- **TASK PROMPT**:
Reproduce verbatim the portion of the data below that opens with the line containing "class: Magnoliopsida" and closes with the final line of the data, including both of those lines.

- **EXERCISE INPUT**:
□ □ □

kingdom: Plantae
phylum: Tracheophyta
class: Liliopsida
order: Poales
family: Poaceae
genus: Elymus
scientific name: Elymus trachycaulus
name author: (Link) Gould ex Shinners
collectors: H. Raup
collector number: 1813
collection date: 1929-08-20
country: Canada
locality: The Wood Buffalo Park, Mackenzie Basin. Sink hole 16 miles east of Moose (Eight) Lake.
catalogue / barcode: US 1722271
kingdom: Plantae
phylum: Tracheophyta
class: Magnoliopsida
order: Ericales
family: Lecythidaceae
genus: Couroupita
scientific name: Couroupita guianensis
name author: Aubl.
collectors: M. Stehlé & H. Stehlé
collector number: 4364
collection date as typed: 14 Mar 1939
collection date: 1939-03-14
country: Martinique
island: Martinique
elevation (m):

□ □ □

- **FULL RESPONSE**:
class: Magnoliopsida
order: Ericales
family: Lecythidaceae
genus: Couroupita
scientific name: Couroupita guianensis
name author: Aubl.
collectors: M. Stehlé & H. Stehlé
collector number: 4364
collection date as typed: 14 Mar 1939
collection date: 1939-03-14
country: Martinique
island: Martinique
elevation (m):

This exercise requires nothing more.